Second, the defendant’s guarantee that it would produce Paul Rich at plaintiffs wedding reception was false, misleading and deceptive (see, e.g., Giarratano v Midas Muffler, 166 Misc 2d 390 [1995] [Midas warranty certificate misleading and deceptive]).

The defendant’s misleading and deceptive practices in marketing its services to the general public “have a broad impact on consumers at large” (New York Univ. v Continental Ins. Co., 87 NY2d 308, 320 [1995]).

DAMAGES

The court awards the following damages to the plaintiff.

First, damages will include one half of the full contract price of $3,275 or $1,637.50 (see, Sagnia-Blythe v Gamblin, 160 Misc 2d 930, supra; Deitsch v The Music Co., supra, 6 Ohio Misc 2d 6, 453 NE2d, at 1304; Garther v Tipery Studios, 334 So 2d, supra, at 761; Mitchell v Shreveport Laundries, 61 So 2d, supra, at 540).
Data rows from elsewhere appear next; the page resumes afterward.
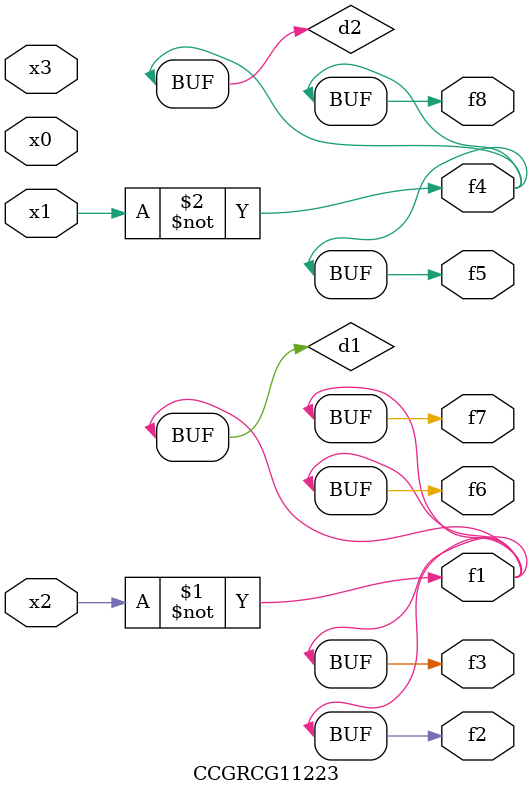
<source format=v>
module CCGRCG11223(
	input x0, x1, x2, x3,
	output f1, f2, f3, f4, f5, f6, f7, f8
);

	wire d1, d2;

	xnor (d1, x2);
	not (d2, x1);
	assign f1 = d1;
	assign f2 = d1;
	assign f3 = d1;
	assign f4 = d2;
	assign f5 = d2;
	assign f6 = d1;
	assign f7 = d1;
	assign f8 = d2;
endmodule

</source>
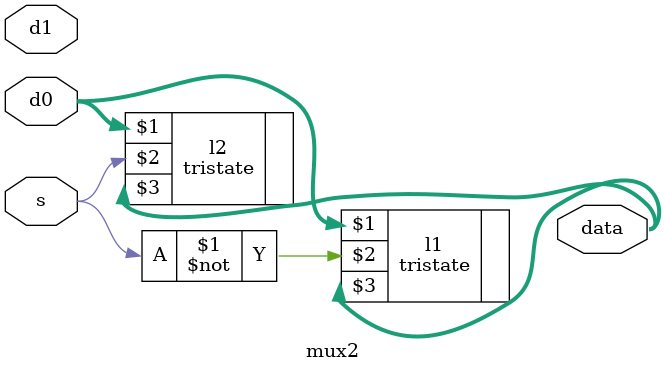
<source format=v>
`timescale 1ns/1ps

module mux2 #(parameter N=4) (input [N-1:0] d0, d1,
	    input 	 s,
	    output [N-1:0] data);

   tristate #(N) l1(d0, ~s, data);
   tristate #(N) l2(d0, s, data);
endmodule // mux2

</source>
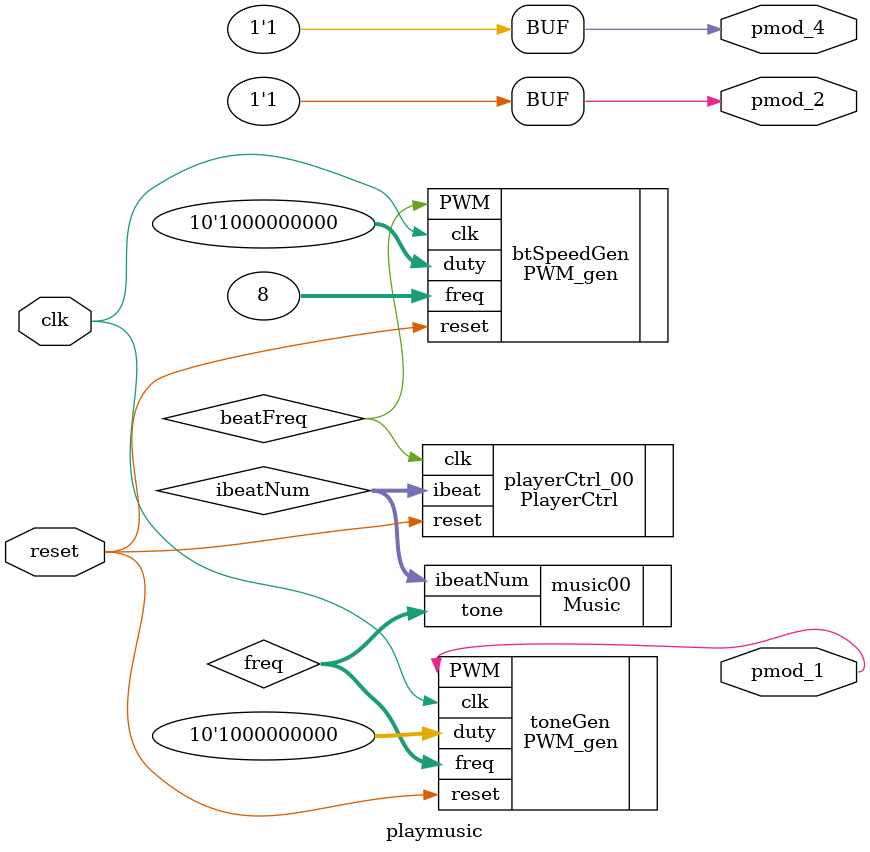
<source format=v>
module playmusic (
	input clk,
	input reset,
	output pmod_1,
	output pmod_2,
	output pmod_4
);
parameter BEAT_FREQ = 32'd8;	//one beat=0.125sec
parameter DUTY_BEST = 10'd512;	//duty cycle=50%

wire [31:0] freq;
wire [7:0] ibeatNum;
wire beatFreq;

assign pmod_2 = 1'd1;	//no gain(6dB)
assign pmod_4 = 1'd1;	//turn-on

//Generate beat speed
PWM_gen btSpeedGen ( .clk(clk), 
					 .reset(reset),
					 .freq(BEAT_FREQ),
					 .duty(DUTY_BEST), 
					 .PWM(beatFreq)
);
	
//manipulate beat
PlayerCtrl playerCtrl_00 ( .clk(beatFreq),
						   .reset(reset),
						   .ibeat(ibeatNum)
);	
	
//Generate variant freq. of tones
Music music00 ( .ibeatNum(ibeatNum),
				.tone(freq)
);

// Generate particular freq. signal
PWM_gen toneGen ( .clk(clk), 
				  .reset(reset), 
				  .freq(freq),
				  .duty(DUTY_BEST), 
				  .PWM(pmod_1)
);
endmodule
</source>
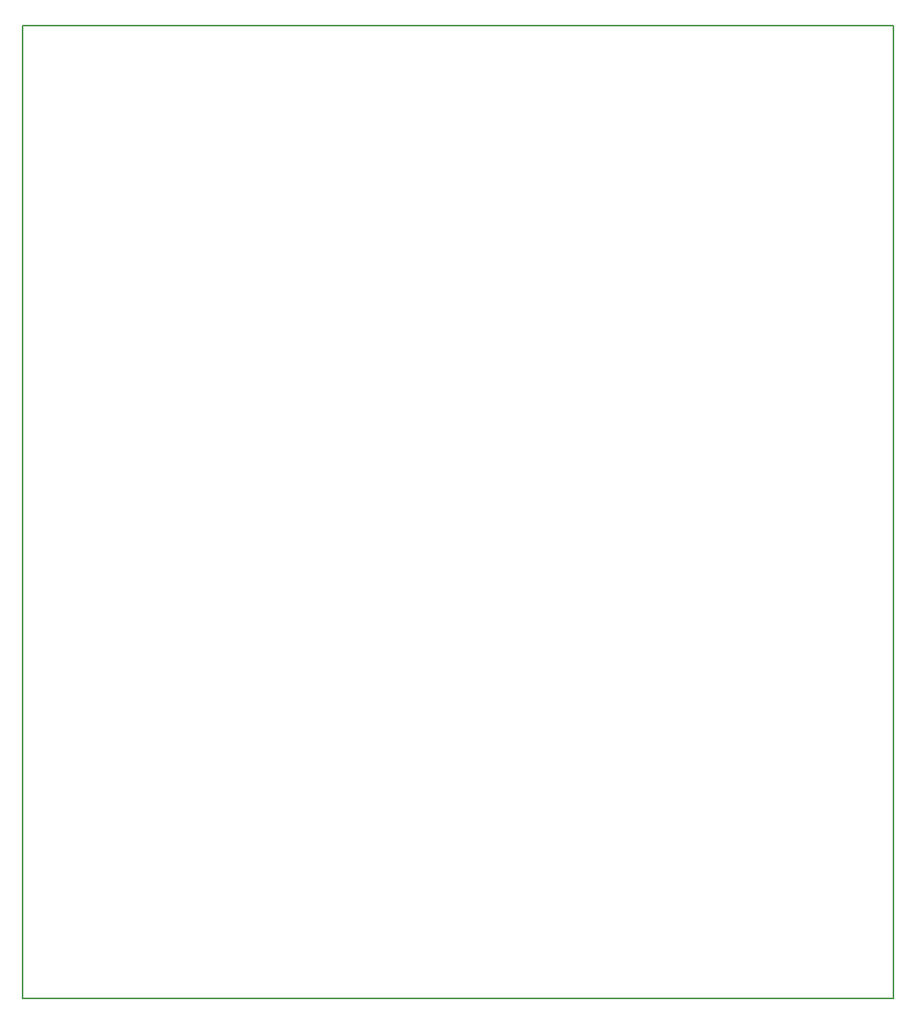
<source format=gm1>
G04 MADE WITH FRITZING*
G04 WWW.FRITZING.ORG*
G04 DOUBLE SIDED*
G04 HOLES PLATED*
G04 CONTOUR ON CENTER OF CONTOUR VECTOR*
%ASAXBY*%
%FSLAX23Y23*%
%MOIN*%
%OFA0B0*%
%SFA1.0B1.0*%
%ADD10R,3.862230X4.317480*%
%ADD11C,0.008000*%
%ADD10C,0.008*%
%LNCONTOUR*%
G90*
G70*
G54D10*
G54D11*
X11Y4306D02*
X3866Y4306D01*
X3866Y-3D01*
X11Y-3D01*
X11Y4306D01*
D02*
G04 End of contour*
M02*
</source>
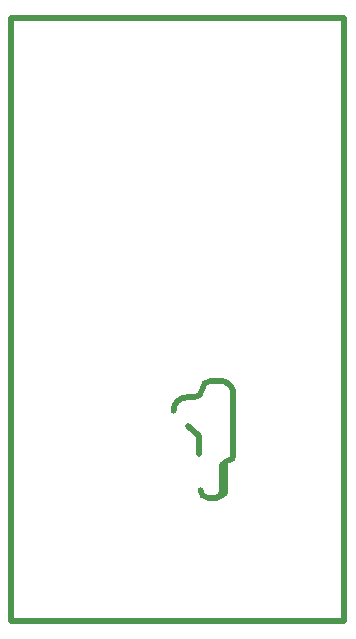
<source format=gko>
G04 start of page 4 for group 2 idx 2 *
G04 Title: (unknown), outline *
G04 Creator: pcb 20140316 *
G04 CreationDate: Mon 16 Nov 2015 12:18:08 PM GMT UTC *
G04 For: fosse *
G04 Format: Gerber/RS-274X *
G04 PCB-Dimensions (mil): 1250.00 2150.00 *
G04 PCB-Coordinate-Origin: lower left *
%MOIN*%
%FSLAX25Y25*%
%LNOUTLINE*%
%ADD39C,0.0300*%
%ADD38C,0.0200*%
G54D38*X116000Y211000D02*Y10000D01*
X79000Y85500D02*Y65000D01*
X5000Y211000D02*X116000D01*
Y10000D02*X5000D01*
X67500Y71500D02*Y65500D01*
G54D39*X75500Y62000D02*Y53000D01*
G54D38*X70500Y51000D02*X73500D01*
X5000Y10000D02*Y211000D01*
X67500Y71500D02*X64000Y75000D01*
X63500Y84500D02*X66000D01*
X71500Y90000D02*X74500D01*
X66000Y84500D02*G75*G03X68500Y87000I0J2500D01*G01*
X71500Y90000D02*G75*G03X68500Y87000I0J-3000D01*G01*
X68000Y53500D02*G75*G03X70500Y51000I2500J0D01*G01*
X73500D02*G75*G03X76000Y53500I0J2500D01*G01*
X73000Y51000D02*G75*G03X75000Y53000I0J2000D01*G01*
X77500Y63500D02*G75*G03X76000Y62000I0J-1500D01*G01*
X77500Y63500D02*G75*G03X79000Y65000I0J1500D01*G01*
X63500Y84500D02*G75*G03X59000Y80000I0J-4500D01*G01*
X79000Y85500D02*G75*G03X74500Y90000I-4500J0D01*G01*
M02*

</source>
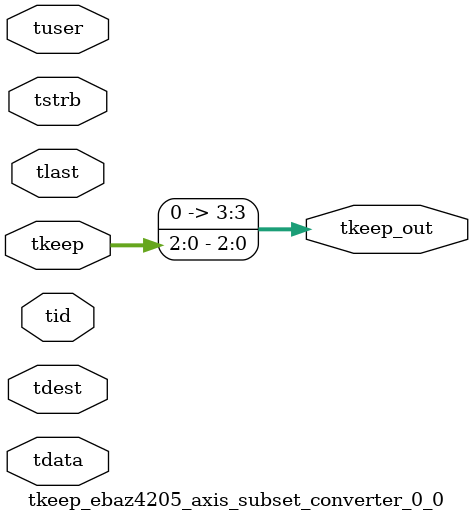
<source format=v>


`timescale 1ps/1ps

module tkeep_ebaz4205_axis_subset_converter_0_0 #
(
parameter C_S_AXIS_TDATA_WIDTH = 32,
parameter C_S_AXIS_TUSER_WIDTH = 0,
parameter C_S_AXIS_TID_WIDTH   = 0,
parameter C_S_AXIS_TDEST_WIDTH = 0,
parameter C_M_AXIS_TDATA_WIDTH = 32
)
(
input  [(C_S_AXIS_TDATA_WIDTH == 0 ? 1 : C_S_AXIS_TDATA_WIDTH)-1:0     ] tdata,
input  [(C_S_AXIS_TUSER_WIDTH == 0 ? 1 : C_S_AXIS_TUSER_WIDTH)-1:0     ] tuser,
input  [(C_S_AXIS_TID_WIDTH   == 0 ? 1 : C_S_AXIS_TID_WIDTH)-1:0       ] tid,
input  [(C_S_AXIS_TDEST_WIDTH == 0 ? 1 : C_S_AXIS_TDEST_WIDTH)-1:0     ] tdest,
input  [(C_S_AXIS_TDATA_WIDTH/8)-1:0 ] tkeep,
input  [(C_S_AXIS_TDATA_WIDTH/8)-1:0 ] tstrb,
input                                                                    tlast,
output [(C_M_AXIS_TDATA_WIDTH/8)-1:0 ] tkeep_out
);

assign tkeep_out = {tkeep[2:0]};

endmodule


</source>
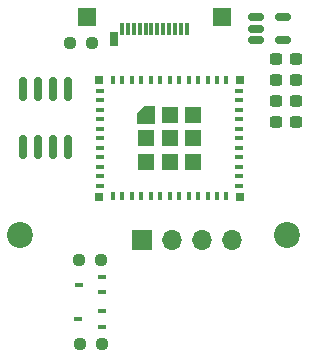
<source format=gbr>
%TF.GenerationSoftware,KiCad,Pcbnew,7.0.6*%
%TF.CreationDate,2023-08-15T22:29:45+09:00*%
%TF.ProjectId,CAN,43414e2e-6b69-4636-9164-5f7063625858,X1*%
%TF.SameCoordinates,Original*%
%TF.FileFunction,Soldermask,Top*%
%TF.FilePolarity,Negative*%
%FSLAX46Y46*%
G04 Gerber Fmt 4.6, Leading zero omitted, Abs format (unit mm)*
G04 Created by KiCad (PCBNEW 7.0.6) date 2023-08-15 22:29:45*
%MOMM*%
%LPD*%
G01*
G04 APERTURE LIST*
G04 Aperture macros list*
%AMRoundRect*
0 Rectangle with rounded corners*
0 $1 Rounding radius*
0 $2 $3 $4 $5 $6 $7 $8 $9 X,Y pos of 4 corners*
0 Add a 4 corners polygon primitive as box body*
4,1,4,$2,$3,$4,$5,$6,$7,$8,$9,$2,$3,0*
0 Add four circle primitives for the rounded corners*
1,1,$1+$1,$2,$3*
1,1,$1+$1,$4,$5*
1,1,$1+$1,$6,$7*
1,1,$1+$1,$8,$9*
0 Add four rect primitives between the rounded corners*
20,1,$1+$1,$2,$3,$4,$5,0*
20,1,$1+$1,$4,$5,$6,$7,0*
20,1,$1+$1,$6,$7,$8,$9,0*
20,1,$1+$1,$8,$9,$2,$3,0*%
%AMFreePoly0*
4,1,6,0.725000,-0.725000,-0.725000,-0.725000,-0.725000,0.125000,-0.125000,0.725000,0.725000,0.725000,0.725000,-0.725000,0.725000,-0.725000,$1*%
G04 Aperture macros list end*
%ADD10R,0.380000X1.000000*%
%ADD11R,0.700000X1.150000*%
%ADD12R,1.500000X1.500000*%
%ADD13RoundRect,0.237500X-0.300000X-0.237500X0.300000X-0.237500X0.300000X0.237500X-0.300000X0.237500X0*%
%ADD14RoundRect,0.237500X0.250000X0.237500X-0.250000X0.237500X-0.250000X-0.237500X0.250000X-0.237500X0*%
%ADD15R,0.700000X0.450000*%
%ADD16RoundRect,0.237500X0.300000X0.237500X-0.300000X0.237500X-0.300000X-0.237500X0.300000X-0.237500X0*%
%ADD17RoundRect,0.150000X-0.512500X-0.150000X0.512500X-0.150000X0.512500X0.150000X-0.512500X0.150000X0*%
%ADD18R,0.800000X0.400000*%
%ADD19R,0.400000X0.800000*%
%ADD20FreePoly0,0.000000*%
%ADD21R,1.450000X1.450000*%
%ADD22R,0.700000X0.700000*%
%ADD23RoundRect,0.150000X-0.150000X0.825000X-0.150000X-0.825000X0.150000X-0.825000X0.150000X0.825000X0*%
%ADD24C,2.200000*%
%ADD25R,1.700000X1.700000*%
%ADD26O,1.700000X1.700000*%
G04 APERTURE END LIST*
D10*
%TO.C,P1*%
X72480000Y-88414000D03*
X72980000Y-88414000D03*
X73480000Y-88414000D03*
X73980000Y-88414000D03*
X74480000Y-88414000D03*
X74980000Y-88414000D03*
X75480000Y-88414000D03*
X75980000Y-88414000D03*
X76480000Y-88414000D03*
X76980000Y-88414000D03*
X77480000Y-88414000D03*
X77980000Y-88414000D03*
D11*
X71810000Y-89254000D03*
%TD*%
D12*
%TO.C,TP1*%
X69530000Y-87374000D03*
%TD*%
%TO.C,TP3*%
X80930000Y-87374000D03*
%TD*%
D13*
%TO.C,C2*%
X85497500Y-92710000D03*
X87222500Y-92710000D03*
%TD*%
%TO.C,C1*%
X85497500Y-90932000D03*
X87222500Y-90932000D03*
%TD*%
D14*
%TO.C,R1*%
X69925000Y-89549000D03*
X68100000Y-89549000D03*
%TD*%
D13*
%TO.C,C3*%
X85497500Y-94488000D03*
X87222500Y-94488000D03*
%TD*%
D14*
%TO.C,R2*%
X70692500Y-107932000D03*
X68867500Y-107932000D03*
%TD*%
D15*
%TO.C,Q1*%
X70812000Y-110666000D03*
X70812000Y-109366000D03*
X68812000Y-110016000D03*
%TD*%
D16*
%TO.C,C4*%
X87222500Y-96266000D03*
X85497500Y-96266000D03*
%TD*%
D17*
%TO.C,U1*%
X83820000Y-87390000D03*
X83820000Y-88340000D03*
X83820000Y-89290000D03*
X86095000Y-89290000D03*
X86095000Y-87390000D03*
%TD*%
D18*
%TO.C,U5*%
X70630000Y-93624000D03*
X70630000Y-94424000D03*
X70630000Y-95224000D03*
X70630000Y-96024000D03*
X70630000Y-96824000D03*
X70630000Y-97624000D03*
X70630000Y-98424000D03*
X70630000Y-99224000D03*
X70630000Y-100024000D03*
X70630000Y-100824000D03*
X70630000Y-101624000D03*
D19*
X71730000Y-102524000D03*
X72530000Y-102524000D03*
X73330000Y-102524000D03*
X74130000Y-102524000D03*
X74930000Y-102524000D03*
X75730000Y-102524000D03*
X76530000Y-102524000D03*
X77330000Y-102524000D03*
X78130000Y-102524000D03*
X78930000Y-102524000D03*
X79730000Y-102524000D03*
X80530000Y-102524000D03*
X81330000Y-102524000D03*
D18*
X82430000Y-101624000D03*
X82430000Y-100824000D03*
X82430000Y-100024000D03*
X82430000Y-99224000D03*
X82430000Y-98424000D03*
X82430000Y-97624000D03*
X82430000Y-96824000D03*
X82430000Y-96024000D03*
X82430000Y-95224000D03*
X82430000Y-94424000D03*
X82430000Y-93624000D03*
D19*
X81330000Y-92724000D03*
X80530000Y-92724000D03*
X79730000Y-92724000D03*
X78930000Y-92724000D03*
X78130000Y-92724000D03*
X77330000Y-92724000D03*
X76530000Y-92724000D03*
X75730000Y-92724000D03*
X74930000Y-92724000D03*
X74130000Y-92724000D03*
X73330000Y-92724000D03*
X72530000Y-92724000D03*
X71730000Y-92724000D03*
D20*
X74555000Y-95649000D03*
D21*
X74555000Y-97624000D03*
X74555000Y-99599000D03*
X76530000Y-95649000D03*
X76530000Y-97624000D03*
X76530000Y-99599000D03*
X78505000Y-95649000D03*
X78505000Y-97624000D03*
X78505000Y-99599000D03*
D22*
X82480000Y-92674000D03*
X82480000Y-102574000D03*
X70580000Y-102574000D03*
X70580000Y-92674000D03*
%TD*%
D14*
%TO.C,R3*%
X70796000Y-115030000D03*
X68971000Y-115030000D03*
%TD*%
D23*
%TO.C,U2*%
X67945000Y-93424000D03*
X66675000Y-93424000D03*
X65405000Y-93424000D03*
X64135000Y-93424000D03*
X64135000Y-98374000D03*
X65405000Y-98374000D03*
X66675000Y-98374000D03*
X67945000Y-98374000D03*
%TD*%
D24*
%TO.C,H1*%
X63884000Y-105832000D03*
%TD*%
D25*
%TO.C,J1*%
X74150000Y-106200000D03*
D26*
X76690000Y-106200000D03*
X79230000Y-106200000D03*
X81770000Y-106200000D03*
%TD*%
D15*
%TO.C,Q2*%
X70796000Y-113572000D03*
X70796000Y-112272000D03*
X68796000Y-112922000D03*
%TD*%
D24*
%TO.C,H2*%
X86484000Y-105832000D03*
%TD*%
M02*

</source>
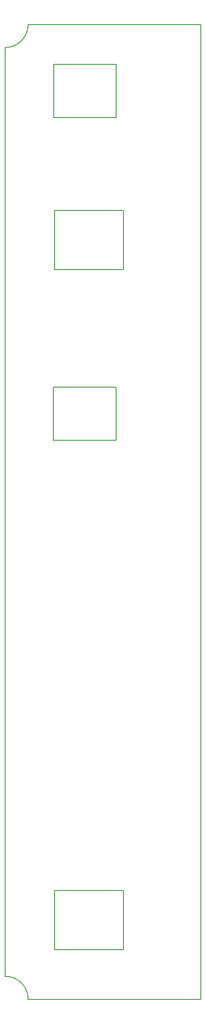
<source format=gbr>
G04 #@! TF.FileFunction,Profile,NP*
%FSLAX46Y46*%
G04 Gerber Fmt 4.6, Leading zero omitted, Abs format (unit mm)*
G04 Created by KiCad (PCBNEW 4.0.0-1rc2.201511291916+6190~38~ubuntu14.04.1-stable) date Mon 14 Mar 2016 12:07:37 PM PDT*
%MOMM*%
G01*
G04 APERTURE LIST*
%ADD10C,0.100000*%
%ADD11C,0.150000*%
G04 APERTURE END LIST*
D10*
D11*
X92989400Y-78054200D02*
X105333800Y-78054200D01*
X92989400Y-88442800D02*
X92989400Y-78054200D01*
X105333800Y-78054200D02*
X105333800Y-88442800D01*
X105333800Y-88442800D02*
X92989400Y-88442800D01*
X88000000Y-198000000D02*
G75*
G03X83500000Y-193500000I-4500000J0D01*
G01*
X83500000Y-11500000D02*
G75*
G03X88000000Y-7000000I0J4500000D01*
G01*
X93243400Y-188290200D02*
X93243400Y-176707800D01*
X106756200Y-188290200D02*
X93243400Y-188290200D01*
X106756200Y-176707800D02*
X106756200Y-188290200D01*
X93243400Y-176707800D02*
X106756200Y-176707800D01*
X92989400Y-78054200D02*
X93040200Y-78054200D01*
X93243400Y-43459400D02*
X93268800Y-43459400D01*
X93243400Y-55041800D02*
X93243400Y-43459400D01*
X106730800Y-55041800D02*
X93243400Y-55041800D01*
X106730800Y-43459400D02*
X106730800Y-55041800D01*
X93243400Y-43459400D02*
X106730800Y-43459400D01*
X93014800Y-14808200D02*
X93040200Y-14808200D01*
X93014800Y-25196800D02*
X93014800Y-14808200D01*
X105333800Y-25196800D02*
X93014800Y-25196800D01*
X105333800Y-14808200D02*
X105333800Y-25196800D01*
X93014800Y-14808200D02*
X105333800Y-14808200D01*
X83500000Y-193500000D02*
X83500000Y-11500000D01*
X122000000Y-198000000D02*
X88000000Y-198000000D01*
X122000000Y-7000000D02*
X122000000Y-198000000D01*
X88000000Y-7000000D02*
X122000000Y-7000000D01*
M02*

</source>
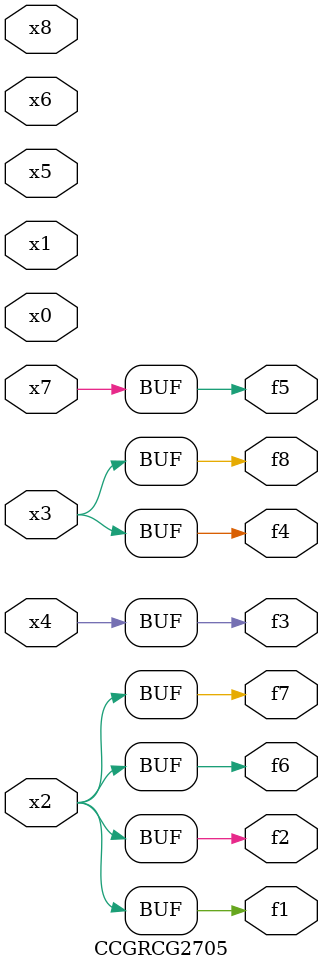
<source format=v>
module CCGRCG2705(
	input x0, x1, x2, x3, x4, x5, x6, x7, x8,
	output f1, f2, f3, f4, f5, f6, f7, f8
);
	assign f1 = x2;
	assign f2 = x2;
	assign f3 = x4;
	assign f4 = x3;
	assign f5 = x7;
	assign f6 = x2;
	assign f7 = x2;
	assign f8 = x3;
endmodule

</source>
Second, damages will also include $500 for the disappointment, humiliation and annoyance suffered by the plaintiff (see, Deitsch v The Music Co., supra [$750]; Lewis v Holmes, 109 La 1030, 34 So 66, 68 [1903] [$575]; Garther v Tipery Studios, supra [$125]; Mitchell v Shreveport Laundries, supra [$350]; Kupferman v Pakistan Intl. Airlines, 108 Misc 2d 485 [1981] [$1,355.34]; Yochim v Mount Hope Cemetery Assn., 163 Misc 2d 1054, 1058-1059 [1994] [$300]).

Third, pursuant to General Business Law § 349 (h) the court finds that defendant wilfully violated General Business Law *79§ 349. Although the court would like to treble plaintiffs actual damages of $2,137.50, this amount exceeds the maximum $1,000 permissible (see, Hart v Moore, 155 Misc 2d 203 [1992]).

. Besides wedding showcases prospective brides may attend other bridal expositions featuring household items. (See, e.g., Rossi v 21st Century Concepts, 162 Misc 2d 932, 933 [1994] [“The plaintiff, soon to be a new bride, attended the Great Bridal Expo. The Bridal Expo featured exhibitors displaying a broad spectrum of goods and services, typically purchased by recently engaged young women eager to possess all that a modern American bride should possess * * * Royal Prestige * * * displayed a variety of knives, china, glassware, water filters and cookware”].)

. For a delicious spoof of a wedding reception see the movie “The Wedding Singer” as discussed in Goldschmidt, ‘The Wedding Singer’ Is Genially Goofy (NYLJ, Feb. 13, 1998, at 5, cols 2, 3 [“In the best scene, Robbie, still reeling from being dumped, sabotages a gig by snarling the J. Geils song Love Stinks’ at the bewildered happy couple, and then gets punched out by the bride’s outraged father”]).

. Esposito-Hilder v SFX Broadcasting (171 Misc 2d 286, 288 [1996], affd 236 AD2d 186 [3d Dept 1997], supra [“During the Ugliest Bride Contest’, the (disc jockeys) referred to the bridal pictures appearing in the local newspapers published weekly, and invited their listening audience to vote for the Ugliest Bride’ of the brides so pictured”]).